We want a method to analyze spatial point patterns, which are assumed to arise as a set of observations from a spatial non-homogeneous Poisson process.
The spatial point pattern is observed in a bounded region, which, for most applications, is taken to be a rectangle in the space where the process is defined.
The method is based on modeling a density function, defined on this bounded region, that is directly related with the intensity function of the Poisson process.
We want to develop a flexible nonparametric Bayesian mixture model for this density using a bivariate Beta distribution for the mixture kernel and a Dirichlet process prior
for the mixing distribution. An MCMC algorithm will be developed to fit these data

Please read: A Bayesian Nonparametric Approach to Inference for Spatial Poisson Processes  by A. Kottas and B. Sanso, Technical Report, UCSC, 2005.

Bayesian Model-based Subspace Clustering

We propose a model-based approach to identifying clusters of objects based on subsets of attributes, so that the attributes that distinguish a cluster from the rest of
the population, called an attribute ensemble, may depend on the cluster being considered. The model is based on a P'olya urn cluster model, which is
equivalent to a Dirichlet process mixture of multivariate normal distributions.
This model-based approach allows for the incorporation of application-specific data features into the clustering scheme. For example, in an analysis of
genetic CGH array data we account for spatial correlation of genetic abnormalities along the genome

Please read: Model-based subspace clustering by Hoff, P.D. (2006), Bayesian Analysis, vol. 1 no. 2, 321-344.

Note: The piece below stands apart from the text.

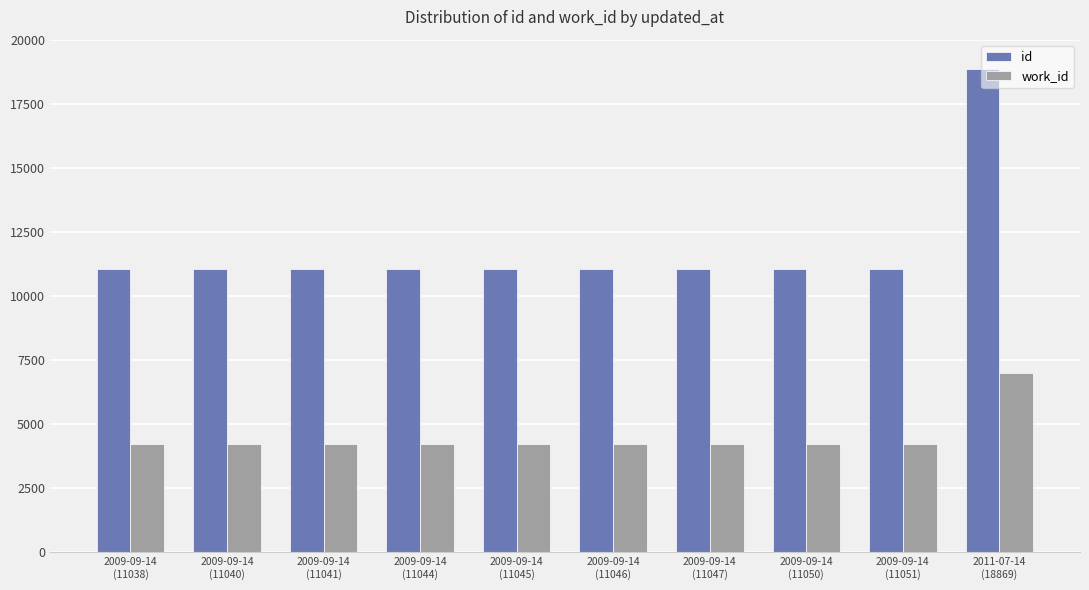

What is the average value of the work_id series?

4524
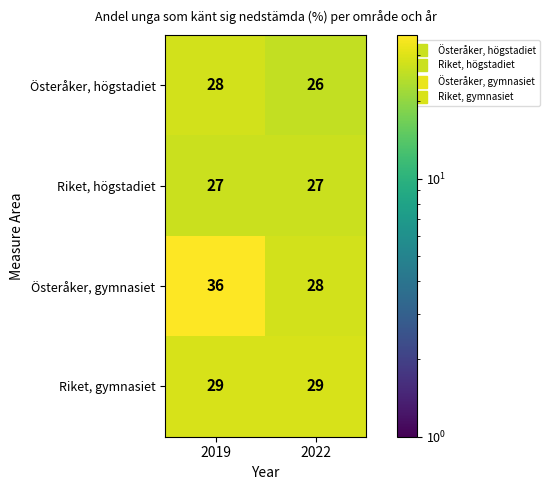

At which label does Österåker, gymnasiet reach its minimum?

2022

A Bayesian Approach to Small n, large p problems

When you have too many explanatory variables, you need to do something... This paper proposes a Bayesian version of the SVD.

Please read: Bayesian Factor Regression Models in the ``Large p, Small n'' Paradigm   by M. West, Bayesian Statistics, 2003.

A Bayesian Approch to the Lasso and the Elastic Net

The Lasso (Tibshirani, 1996) and the Elastic Net (Hastie, 2005) are two extremely popular methods to perform regression in high dimensional
linear models.  These methods are NOT Bayesian. The aim of this project is to derive and implement a Bayesian version
of these methods.

Please read: Alternative prior distributions for variable selection with very many more variables than observations by J. Griffin and P. Brown, Technical report 2005

Efficient Bayesian inference for Multiple Changepoint Problems.

The aim of this project is to perform Bayesian inference in situations where multiple changepoints occur in a time series; the number of changepoints being unknown.
The class of models assumes independence between the posterior distribution of the parameters associated with segments of data between successive changepoints.
Exact calculations can be performed but the computational complexity is quadratic in the number of observations.
In a sequential framework, it is thus necessary to perform some approximations. The aim of this project is to develop several sequential Monte Carlo algorithms
in such contexts.

Please read: Exact and Efficient Bayesian inference for Multiple Changepoint Problems. by P. Fearnhead, Statistics and Computing, 2006. To appear.
                   Online Inference for Multiple Changepoint Problems. by P. Fearnhead & Z. Liu. Technical report, 2006.

Sequential Bayesian Estimation for Blind Equalization in Fast Fading Channels

The aim of this project is to develop efficient sequential Bayesian estimation schemes for blind equalization in flat
and frequency selecting fast fading channels.

Please read: Sequential Monte Carlo Methods for Digital Communications, Elena Punskaya, PhD thesis, Cambridge University Engineering Department, 2003.

Bayesian Inference for Partially Observed Diffusions

The aim of this project is to perform Bayesian inference for partially observed diffusion models and applied them
to some financial time series models.

Please read: Likelihood based inference for diffusion driven models  by S. Chib, M.K. Pitt and N. Shephard, Technical report, 2004.